There actually is documentation; one of the folks at the DealExtreme forums translated the Chinese datasheet into english.
The device uses a straightforward 3-wire SPI interface (strobe, clock, and a bidirectional serial pin).
I ended up bit-banging the protocol on my MSP430, but there is a library out there on the 43oh forums that uses the hardware SPI interface (and a couple external diodes) to make it work without bit-banging.
Nice find! That chip actually looks pretty useful… can drive 80 LEDs and 24 switches.
If I was still into Flight Sim it would be a cockpit builder’s dream chip :-)
Actually there is documentation, but in Chinese. You can download the datasheet of the TM1638 on the manufacturer’s website (titanmec.com). Timing diagrams are a universal language, and in case of doubt automatic translation usually works well with Chinese.

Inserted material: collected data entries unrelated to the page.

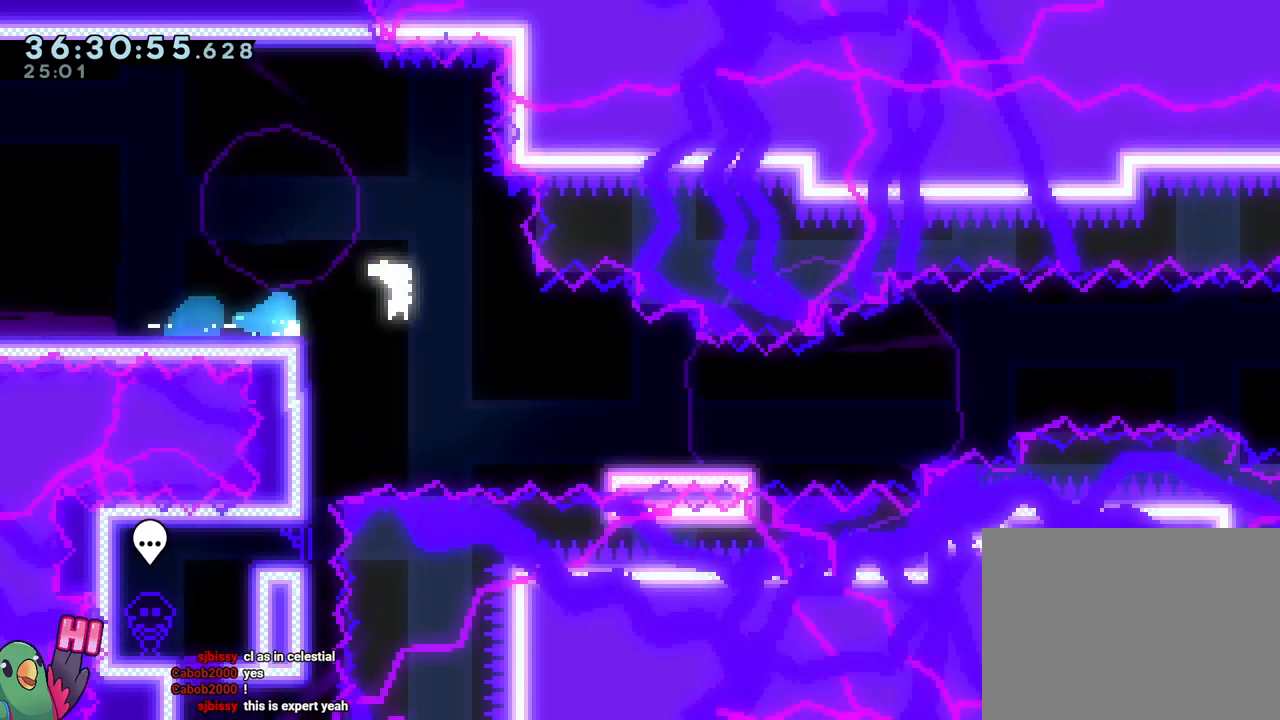
{"buttons": ["B"], "left_stick": "right", "right_stick": "center", "events": [[117, "Y", "up"], [134, "B", "up"], [167, "R1", "down"], [217, "R1", "up"], [301, "B", "down"], [451, "left_stick", "right"], [467, "L2", "up"]]}
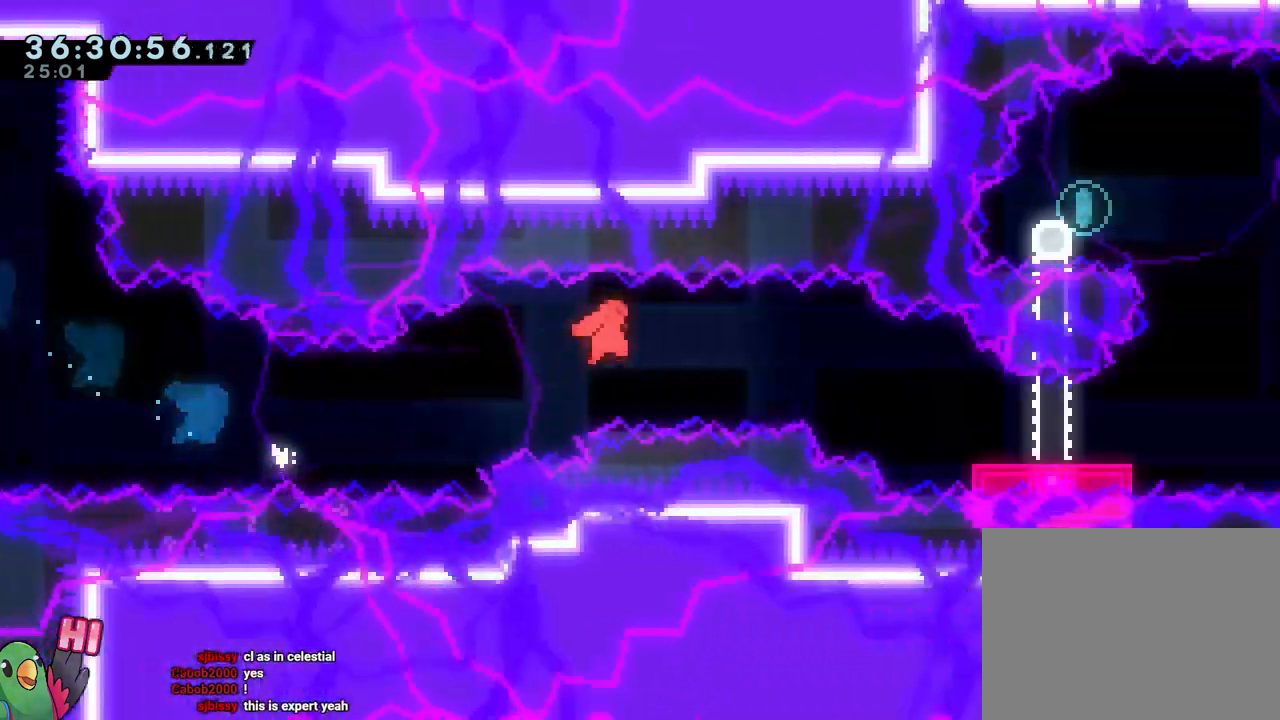
{"buttons": [], "left_stick": "down-right", "right_stick": "center"}
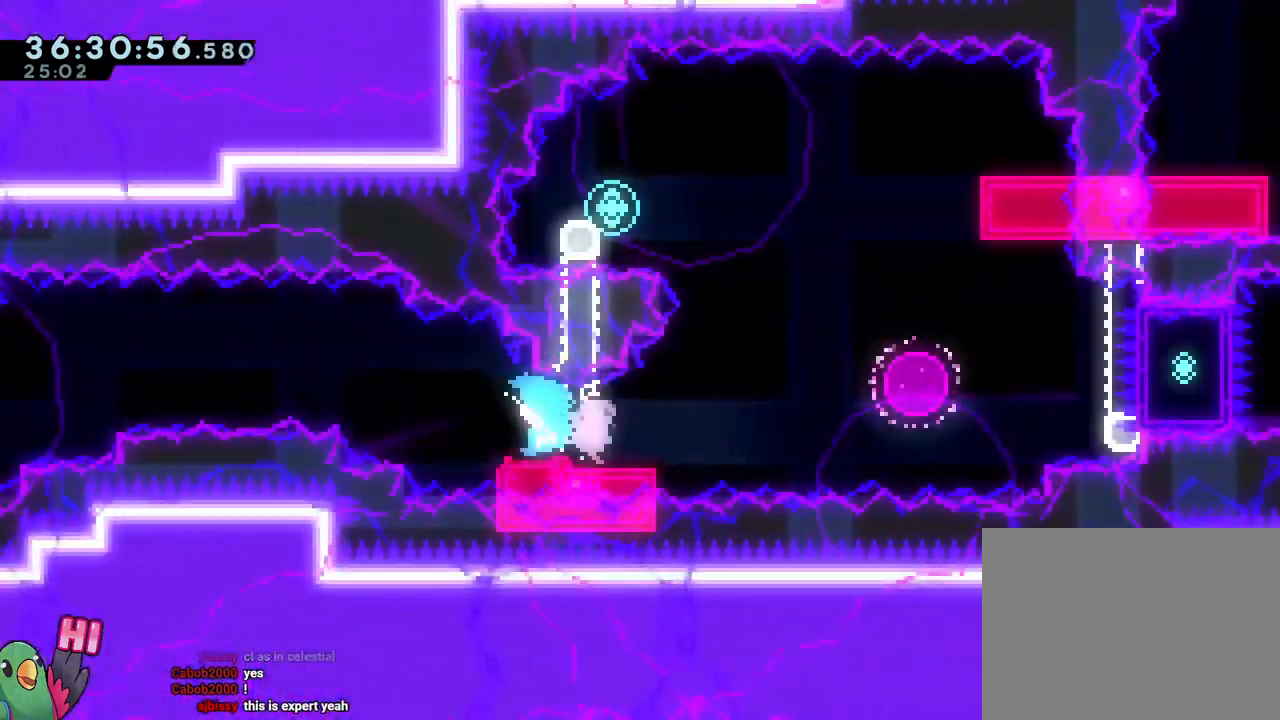
{"buttons": [], "left_stick": "center", "right_stick": "center"}
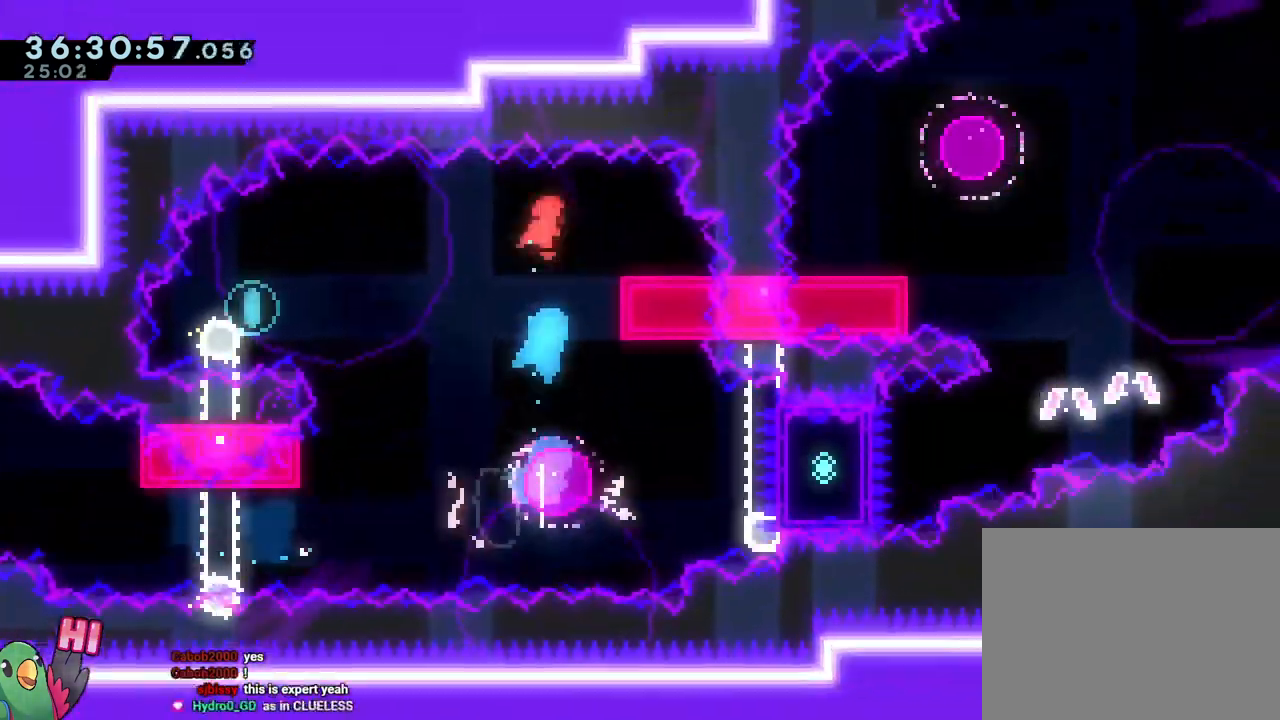
{"buttons": ["B"], "left_stick": "down-left", "right_stick": "center", "events": [[167, "left_stick", "down-right"], [250, "Y", "down"], [334, "Y", "up"], [400, "left_stick", "down-left"], [434, "B", "down"]]}
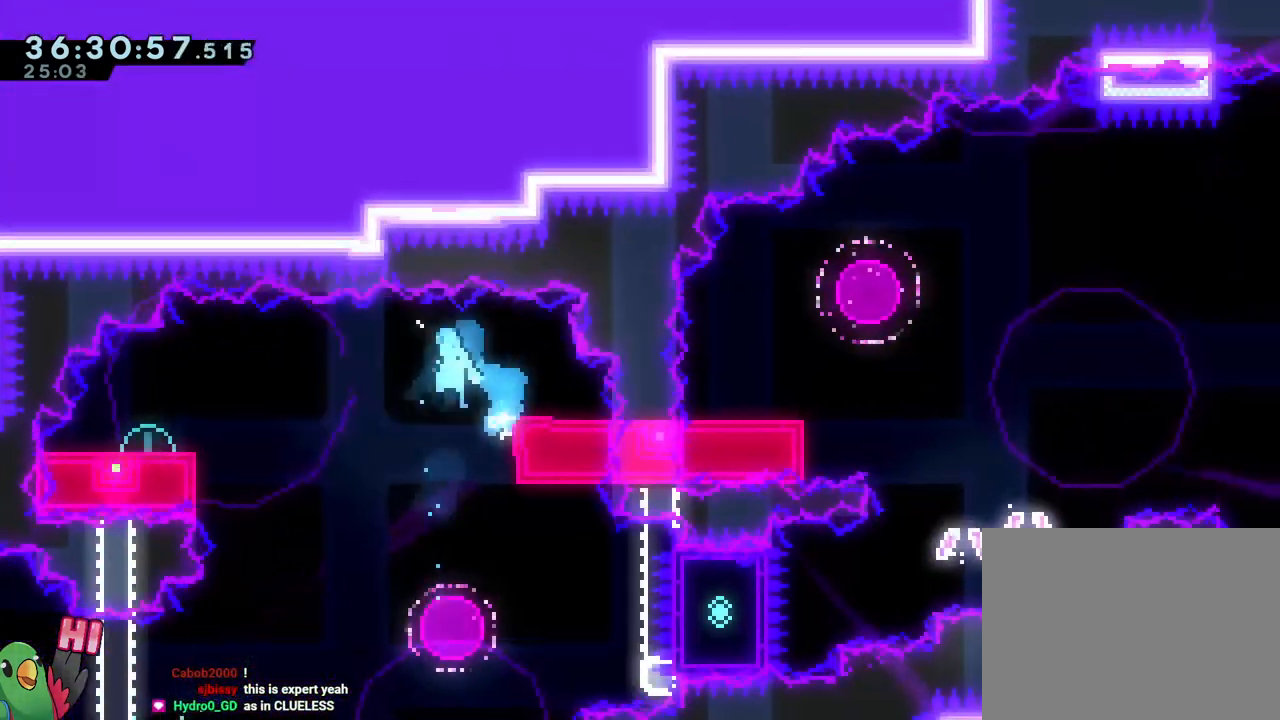
{"buttons": ["B"], "left_stick": "down-right", "right_stick": "center", "events": [[50, "B", "up"], [201, "Y", "down"], [267, "Y", "up"], [434, "B", "down"], [451, "left_stick", "down-right"]]}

http://code.google.com/p/tm1638-library/
Not sure if this is helpful info but Ricardo has already done work on this with some C++ libraries.
–Aaron
I actually had plans to build the Arduino library using SPI too, but it was simple to try and test it and get it to work using the bit-banging than SPI.
Just never had time to pick it up, but it’s on my TODO list to pick it up and use the SPI on arduino too… someday :)
I it was your library code that I worked from, so a big public “thank you” is needed.
Thank you!
Now I must be able to do something grand with this display… I’m thinking of using a GPS module to get my car’s car speed, and then using a row of three of these to make a POV display that displays “I am going X km/hr” as I drive down the street. It can use the speed info to adjust the aspect ratio.
Won’t be doing it on and FPGA though :-)
Try this one, works very similarly https://dx.com/p/jy-mcu-16x-digital-tube-yellow-led-module-104311 It’s a bit fiddly to get the right numbers to the right segments, but it works well.
That’s a TM1640, not a TM1638. It’s similar, but not exactly the same. There’s support for that in the library too.